• **SET OF TASKS**:
A: From the re:Invent recap, copy everything from "AWS Storage Blog" down to "and use cases.".
B: Summarize the re:Invent recap in two sentences.
C: According to the re:Invent recap, the session shed light on which three things for optimizing a data migration to AWS?
Start EXTRACT PROVIDED
AWS Storage Blog
AWS re:Invent recap: Optimize your data migration with AWS Snow Family
At AWS re:Invent 2020-2021, Ramesh Kumar, Senior Manager of Product Management for the AWS Snow Family, presented a session on “Optimizing data migrations with AWS Snowcone and AWS Snowball Edge“. That session, now on-demand, shed some light on solutions, services, and considerations for optimizing your data migration to AWS with those devices. Ramesh also discussed tooling and methodologies to transfer and migrate data from any edge location to the AWS Cloud while addressing edge computing usage scenarios. He closed by highlighting customers who have successfully performed multi-petabyte data migrations to AWS using multiple AWS Snowball Edge devices, providing customer examples of several different scenarios and use cases.
In this blog, I provide details and background around Snowcone and Snowball from a data migration perspective, recapping his session at re:Invent 2020-2021.
End EXTRACT PROVIDED
Start GIVEN MATERIAL
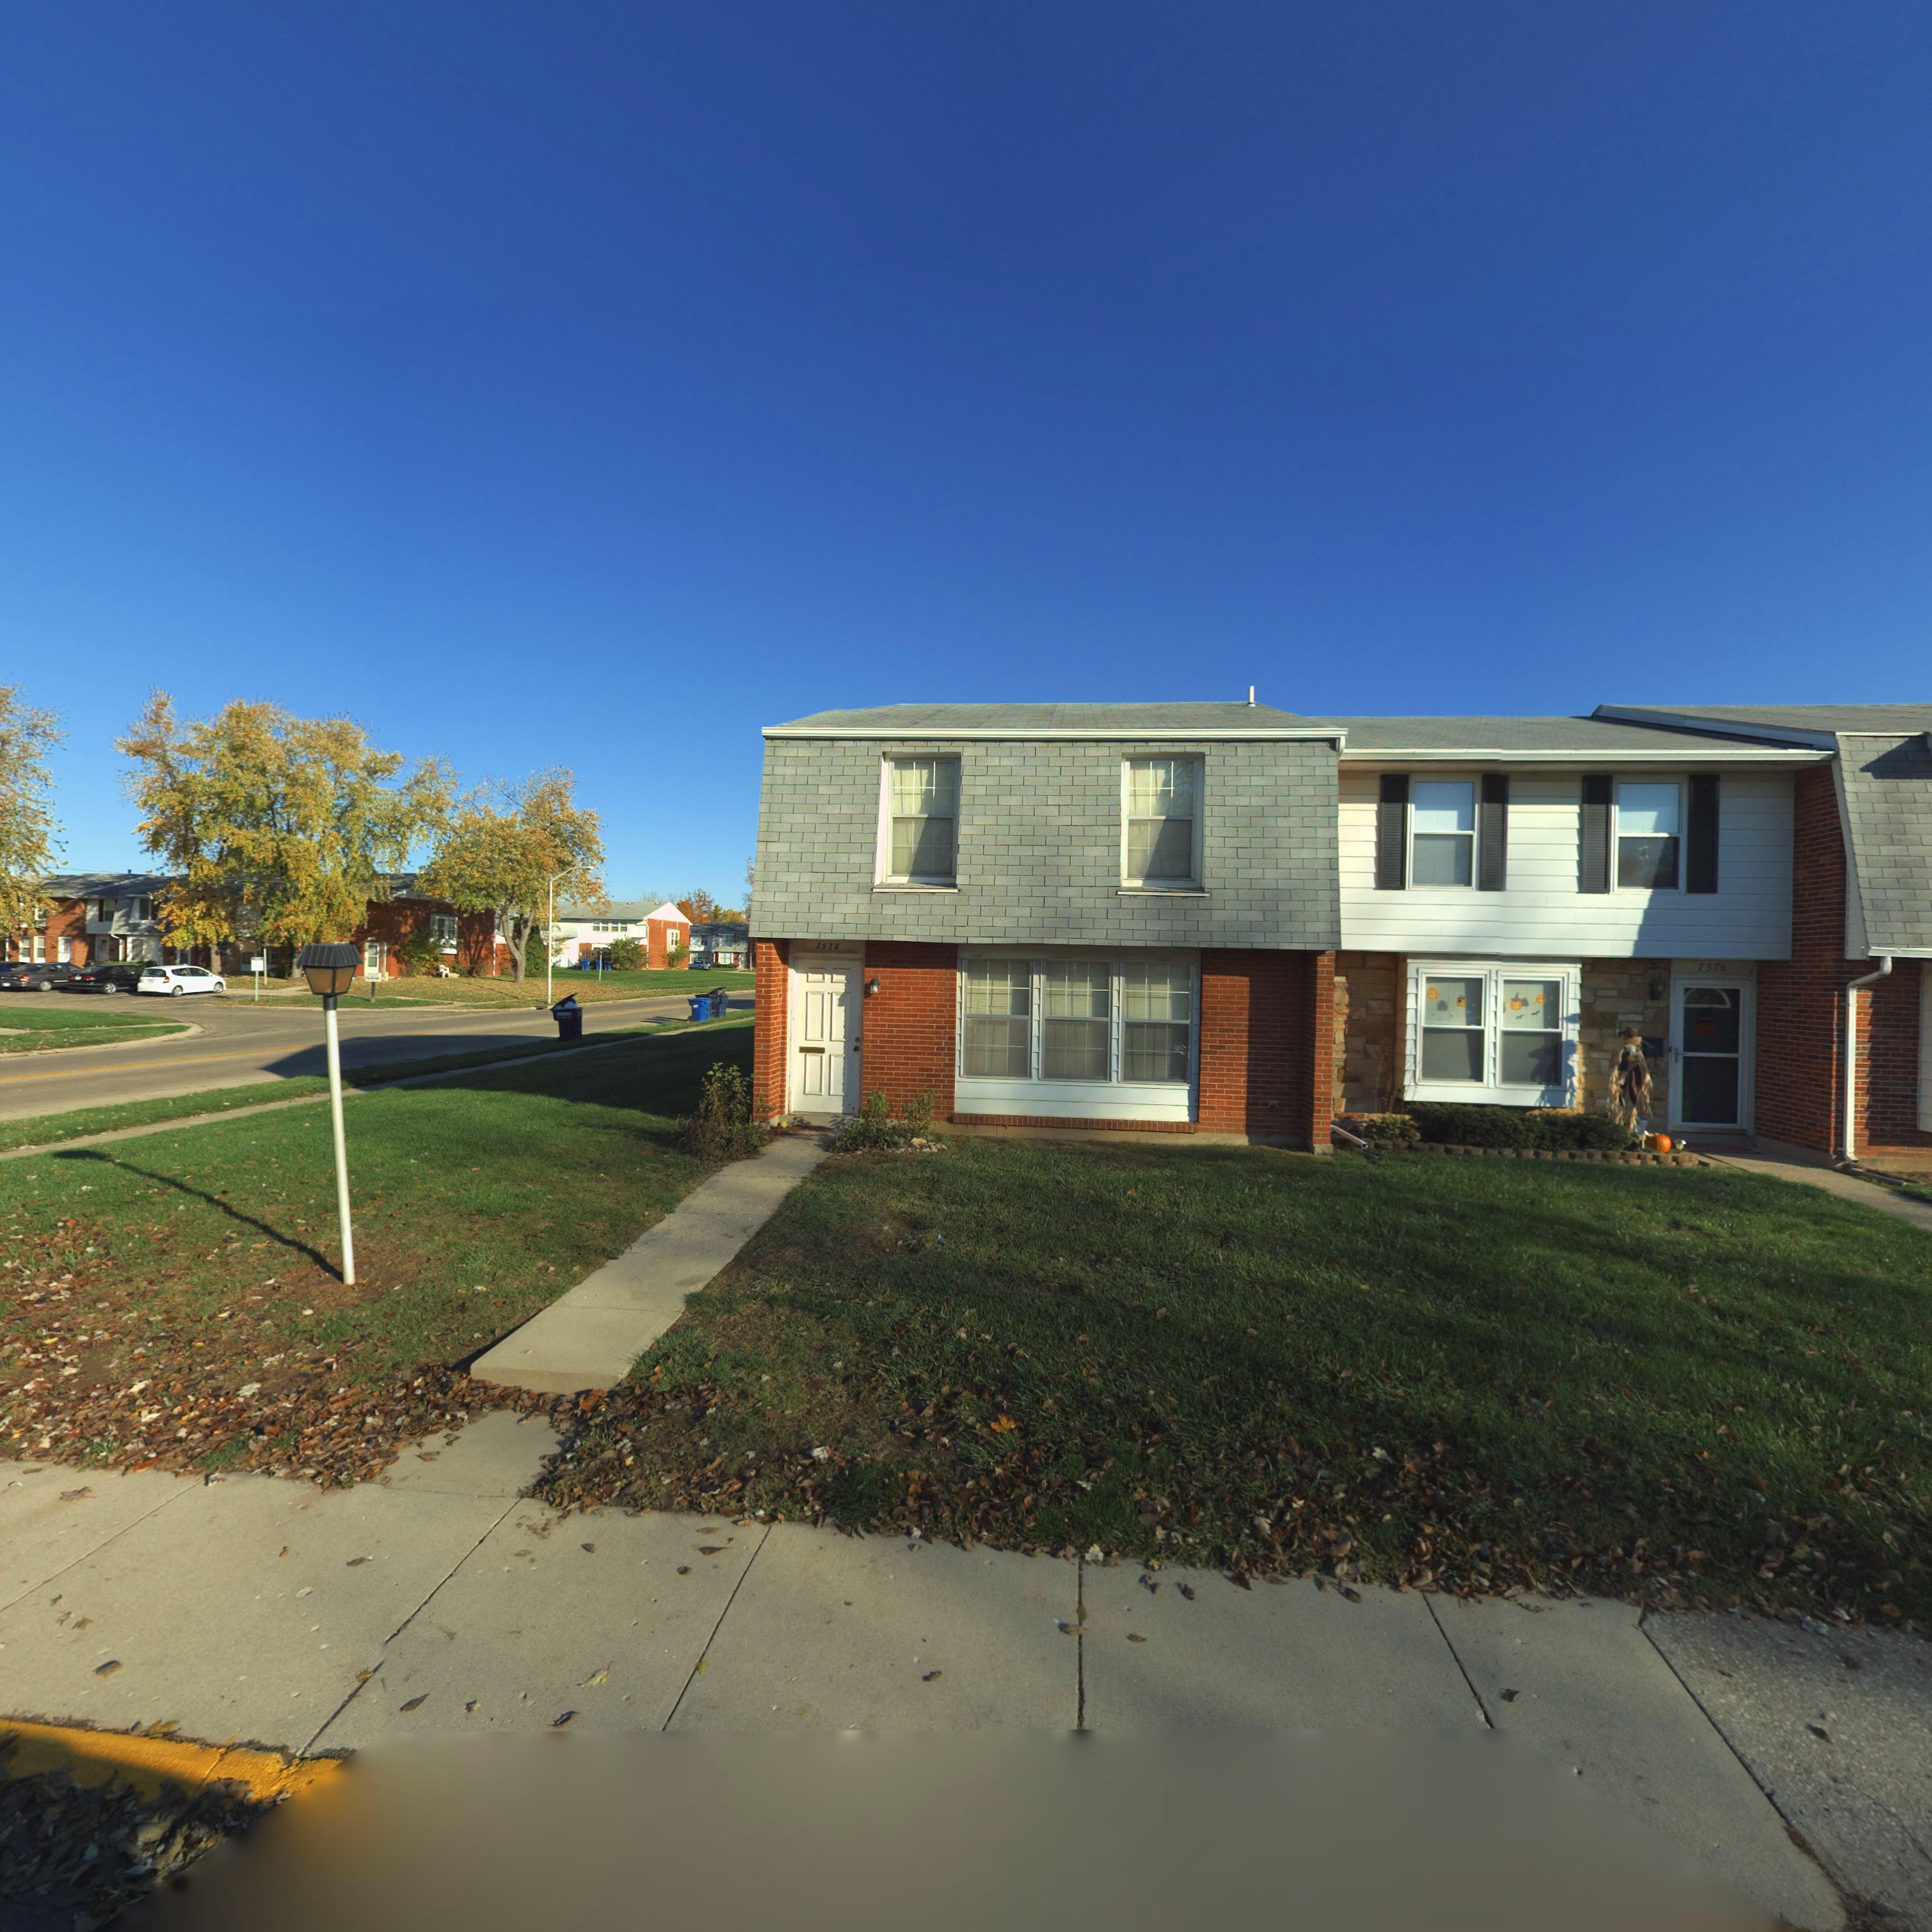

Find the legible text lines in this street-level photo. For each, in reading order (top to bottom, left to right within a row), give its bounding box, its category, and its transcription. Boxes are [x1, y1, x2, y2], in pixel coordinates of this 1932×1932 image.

[815, 941, 841, 951] StreetNumber: 7578
[1697, 962, 1727, 973] StreetNumber: 7576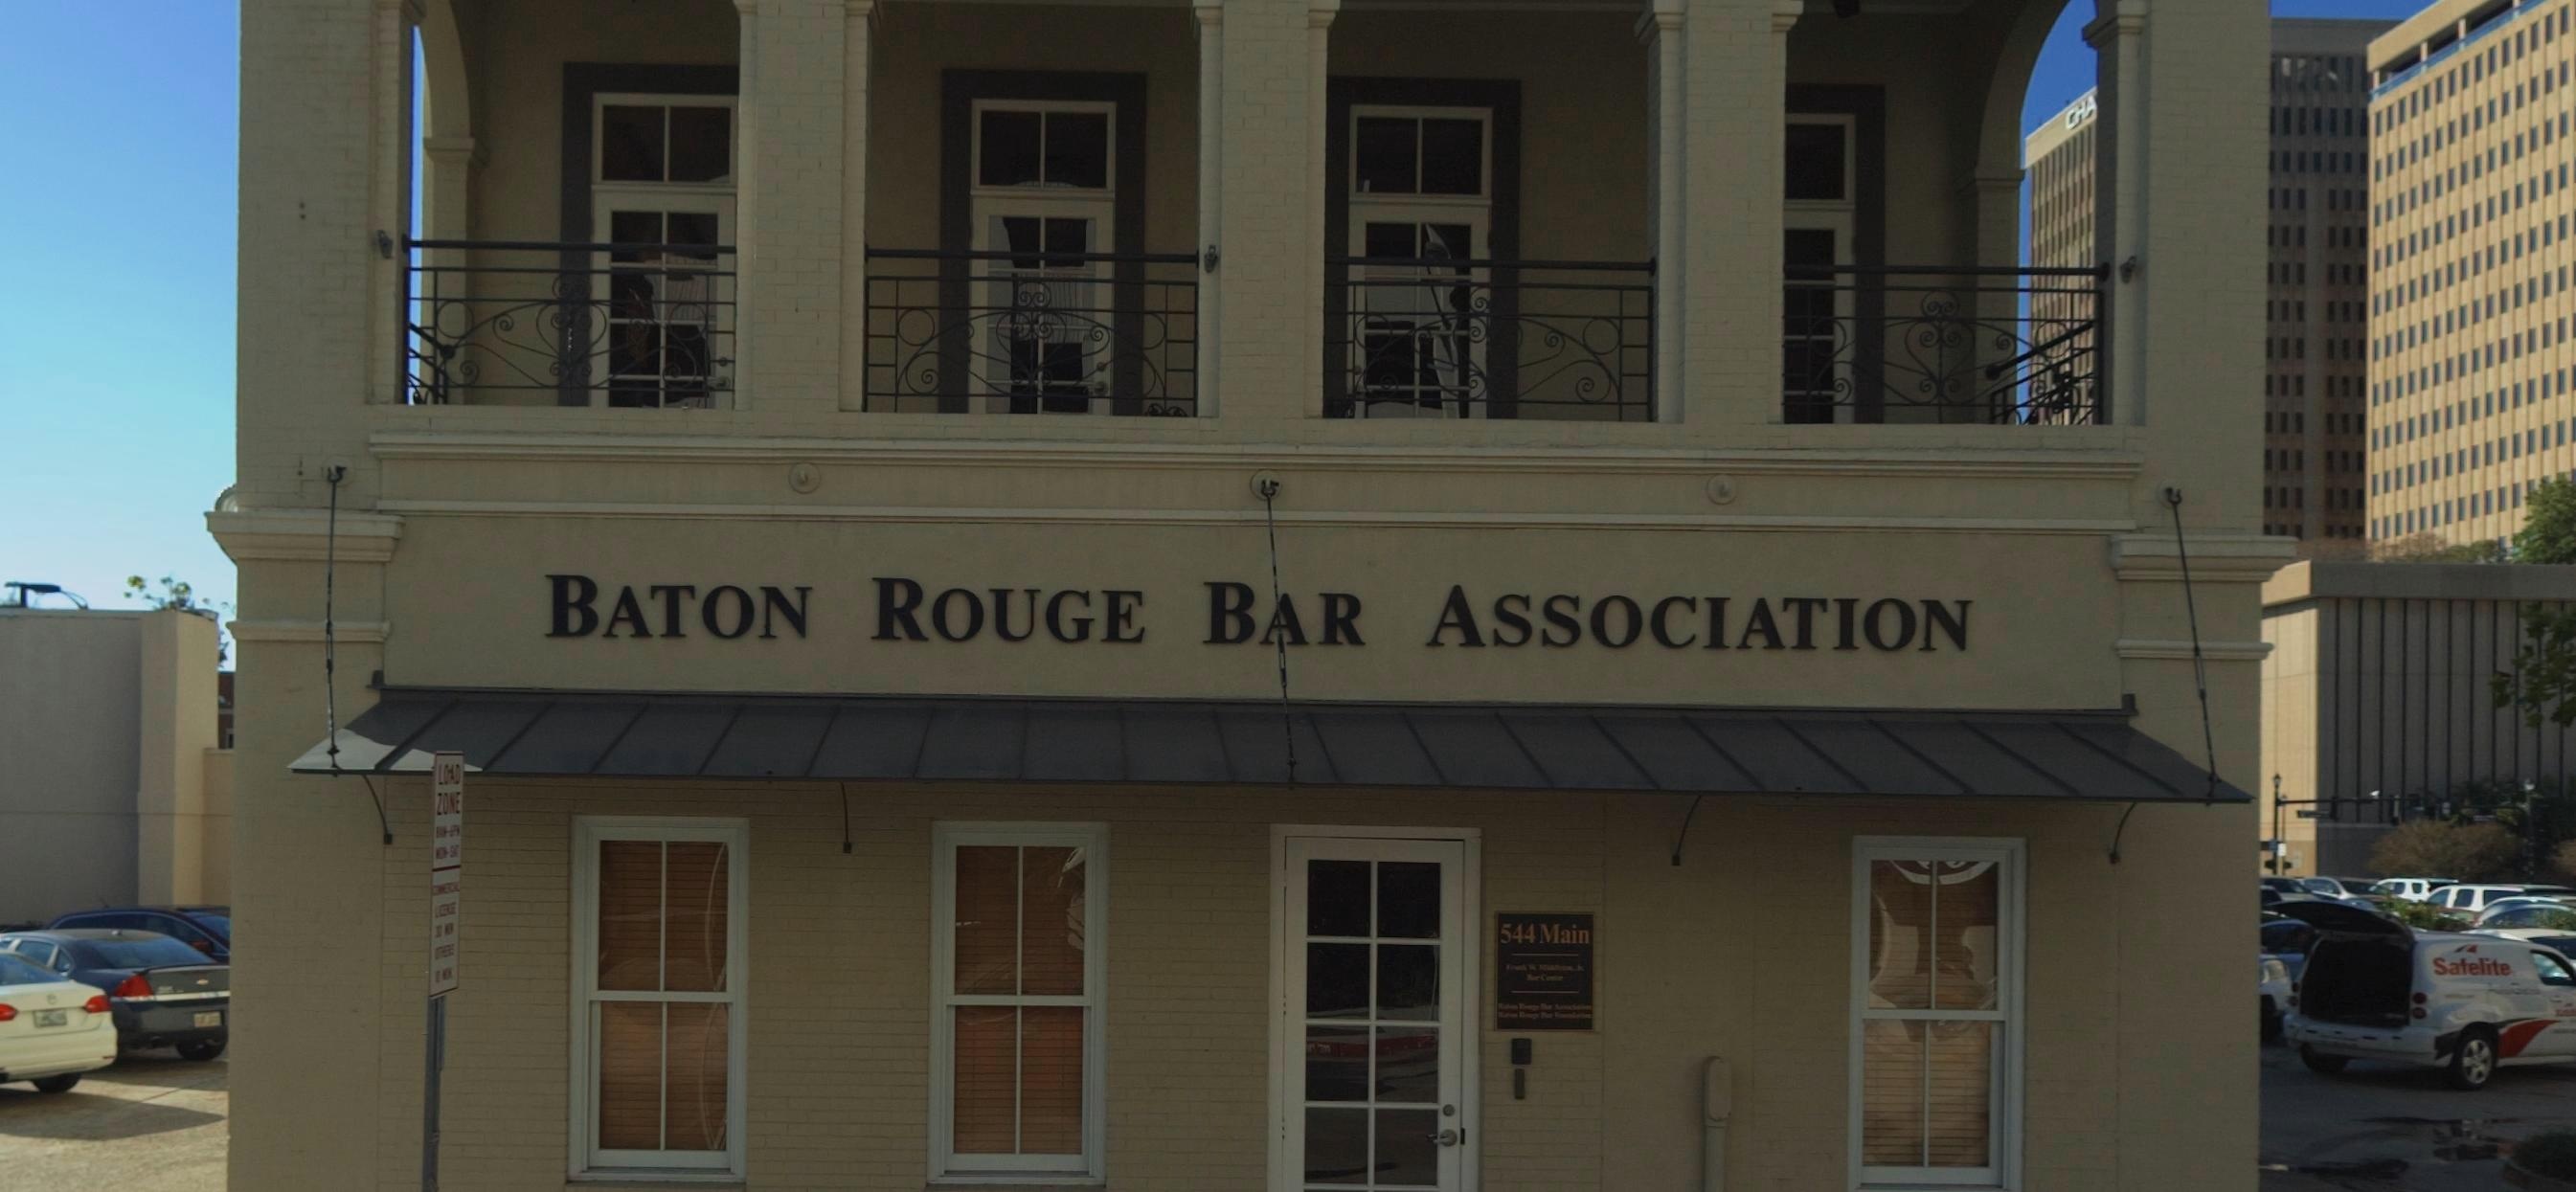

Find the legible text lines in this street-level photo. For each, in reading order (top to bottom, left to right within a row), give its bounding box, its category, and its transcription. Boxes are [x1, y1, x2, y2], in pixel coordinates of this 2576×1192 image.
End GIVEN MATERIAL
• **THE RESULTS**:
A:
AWS Storage Blog
AWS re:Invent recap: Optimize your data migration with AWS Snow Family
At AWS re:Invent 2020-2021, Ramesh Kumar, Senior Manager of Product Management for the AWS Snow Family, presented a session on “Optimizing data migrations with AWS Snowcone and AWS Snowball Edge“. That session, now on-demand, shed some light on solutions, services, and considerations for optimizing your data migration to AWS with those devices. Ramesh also discussed tooling and methodologies to transfer and migrate data from any edge location to the AWS Cloud while addressing edge computing usage scenarios. He closed by highlighting customers who have successfully performed multi-petabyte data migrations to AWS using multiple AWS Snowball Edge devices, providing customer examples of several different scenarios and use cases.

B: At AWS re:Invent 2020-2021, Ramesh Kumar gave a session, now on demand, on optimizing data migrations to AWS with AWS Snowcone and AWS Snowball Edge. He covered tooling and methodologies for moving data from edge locations to the AWS Cloud and highlighted customers who completed multi-petabyte migrations using multiple Snowball Edge devices, and the blog recaps that session from a data migration perspective.

C:
- Solutions
- Services
- Considerations